Mar 29, 2013 11:28 PM by Tony Spehar - email@example.com
Despite slow progress from state leaders in determining how to regulate commercial sales of marijuana after the passage of Amendment 64, several businesses catering to marijuana users have popped up across Colorado Springs.
The grand opening of the Speak Easy Vape Lounge at 2508 East Bijou Street was held on Thursday night. Speak Easy is on of many bring-your-own-pot smoking clubs to open in the city over the past few weeks. Marijuana is not sold on site but the club's private members can bring their own marijuana and smoke it within the club. The club is also partnered with a bar next door to serve food and offer the customers the chance to head-over to the bar to drink and then return to the club.
Jaymen Johnson, one of Speak Easy's owners, said one of the reasons he wanted to start the business after seeing some similar clubs open up after the passage of Amendment 64 and saw that many were run irresponsibly.
"You could tell that there was blatant transactions taking place, stuff like that," Johnson described. "So we really wanted to provide a place with structure because our worry is that a few bad apples will ruin it for the whole bunch."
Following the rules is big for Johnson, unlike some of the other clubs to open in Colorado Springs Speak Easy offers a free ride home within city limits for customers via Party on Wheels buses.
"Taking care of the guests and taking care of people so they won't catch DUIs, that's a big thing here in the Springs," explained Party on Wheels owner Kevin Upshaw.
However, what the future holds as far as rules regulating the sale and use of marijuana is unclear. Over the past week a state audit revealed mismanagement in the regulation of medicinal marijuana operations by the Medical Marijuana Enforcement Division (MMED). The special legislative committee tasked with coming up for recommendations for regulation bogged down over concerns about the audit and extended their deadline for offering rules.
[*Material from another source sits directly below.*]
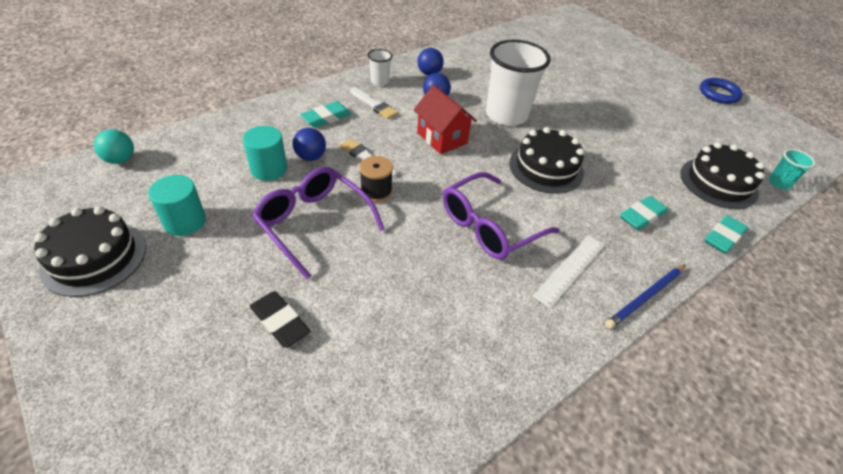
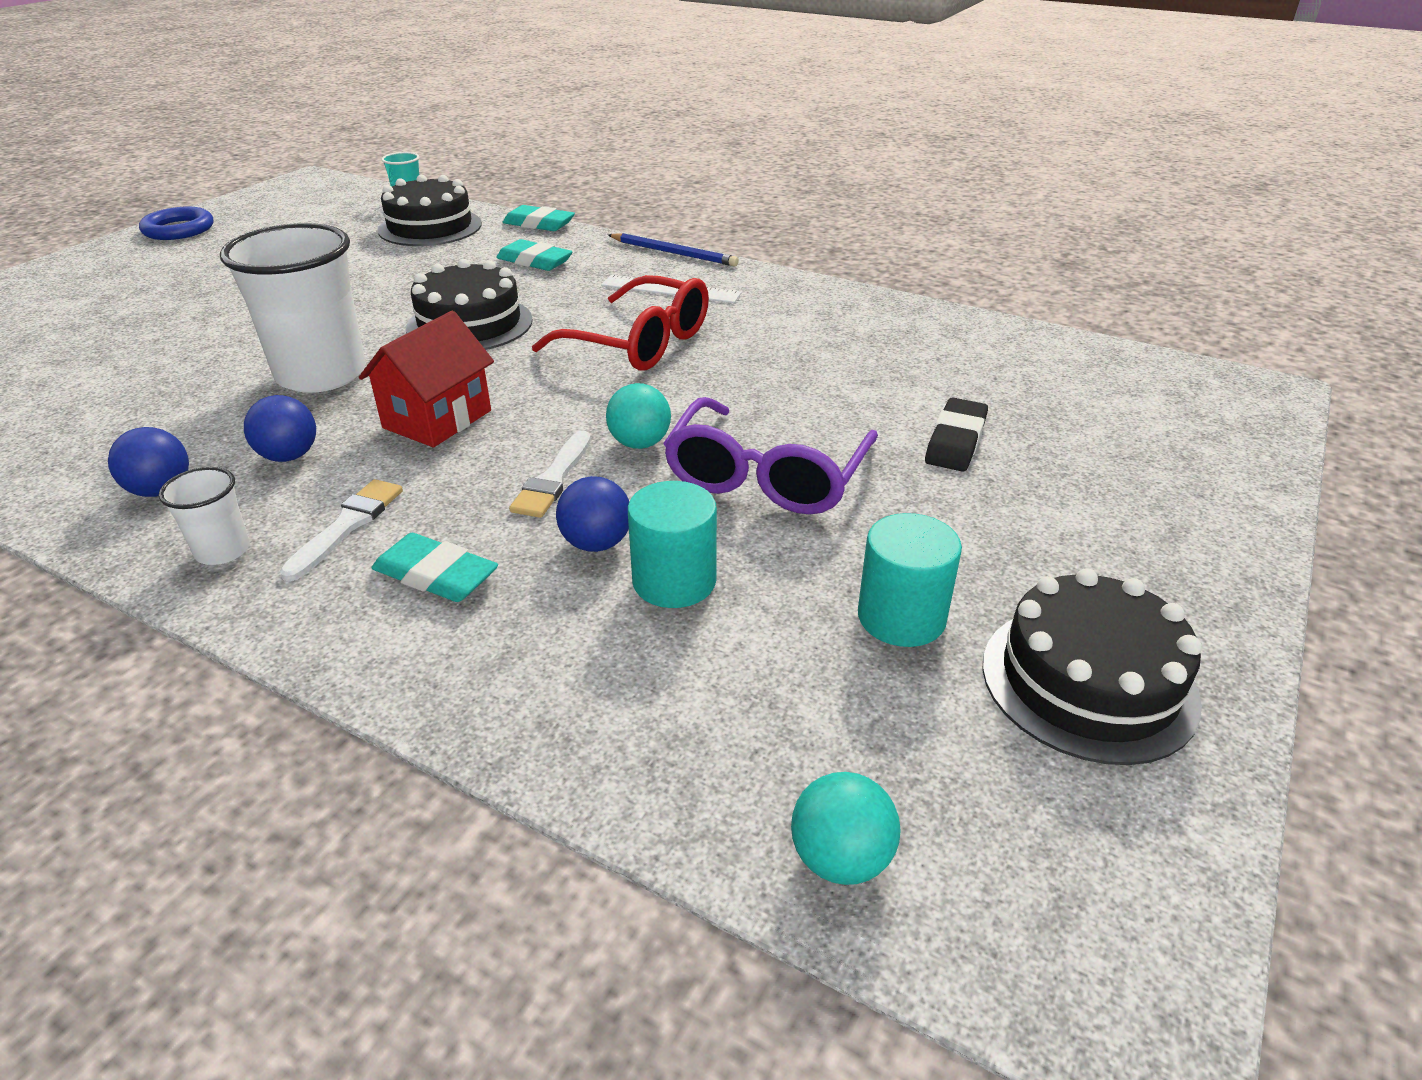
camera: 110 degrees left, 10 degrees down
(376, 191) = (640, 443): black spool -> turquoise ball
(489, 226) = (640, 343): purple glasses -> red glasses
Lawmakers have until May to pass regulations for commercial sales, if they don't they'll have to hold a special session to tackle the issue before sales begin in January.
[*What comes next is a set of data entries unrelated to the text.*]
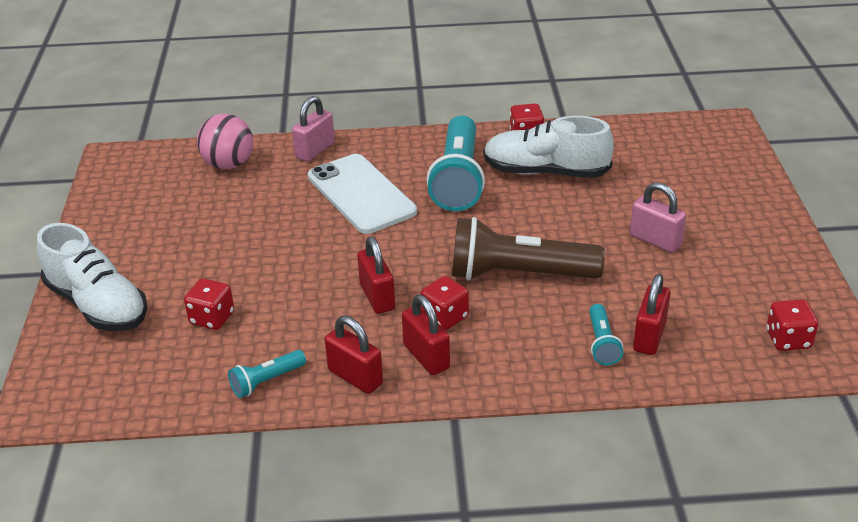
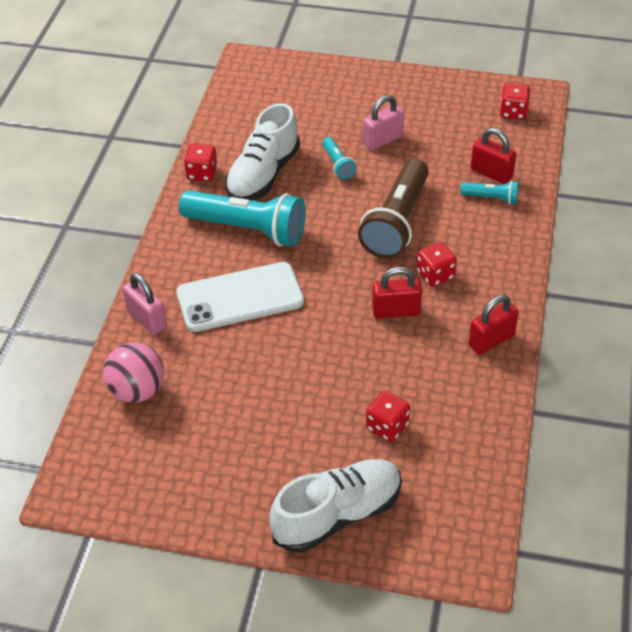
camera: 75 degrees left, 10 degrees up
(266, 381) = (481, 397): turquoise flashlight -> turquoise flashlight (338, 165)
(426, 357) = (479, 295): red padlock -> none

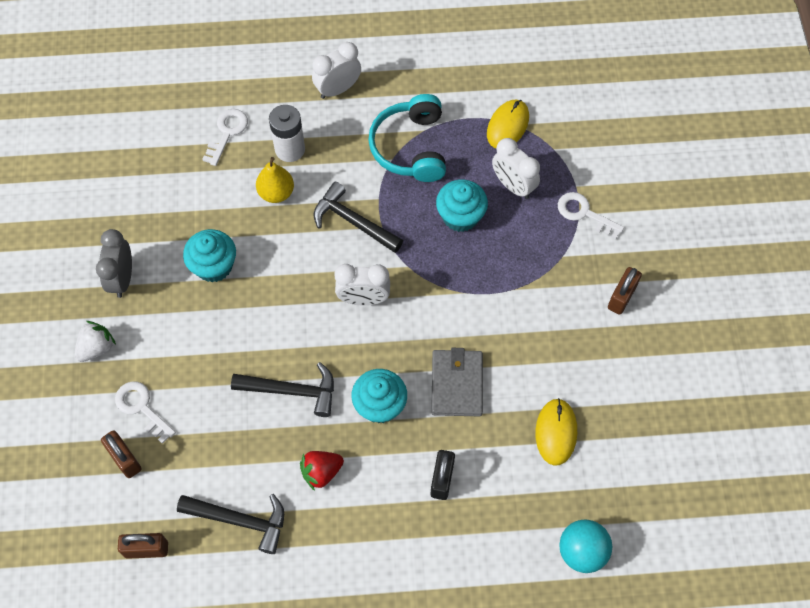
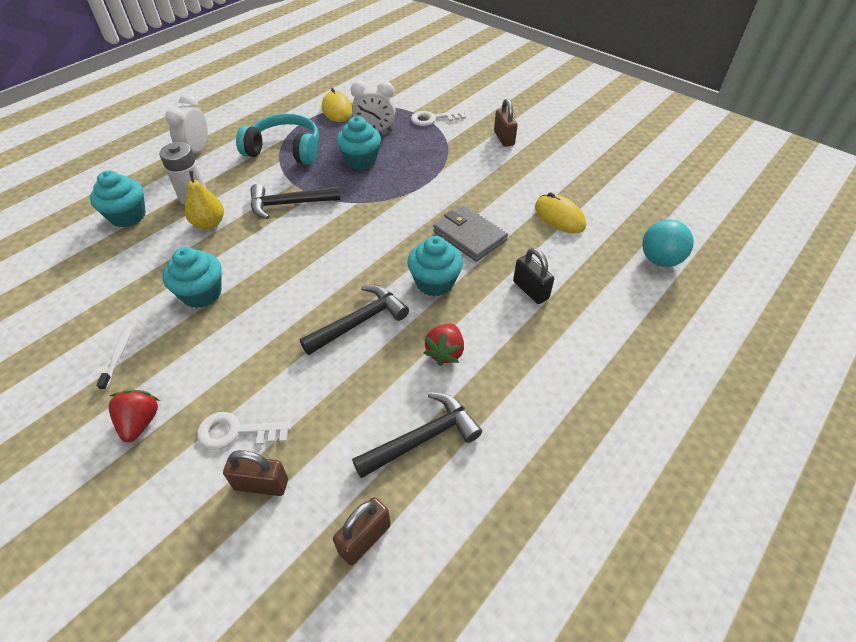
camera: 45 degrees left, 15 degrees down
(97, 348) = (140, 422): white strawberry -> red strawberry
(122, 279) = (118, 356): grey clock -> white toothbrush
(227, 133) = (128, 216): white key -> turquoise cupcake
(363, 299) = (348, 236): white clock -> none
(410, 147) = (285, 150): turquoise headphones -> turquoise headphones turned 150 degrees clockwise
Entrepreneurs in the pot industry, like Jaymen Johnson, said they believe they have operated responsibly and their businesses should be used as models for lawmakers.
"We can self-structure, we can impose our own rules and regulations that make complete sense, that are respectful to the communities we're in and then regulation can match us on that," Johnson said.
Local governments will also be voting on whether to allow sales within their border, El Paso County has already said "no" and Colorado Springs and Pueblo are slated to take up the issue in the future.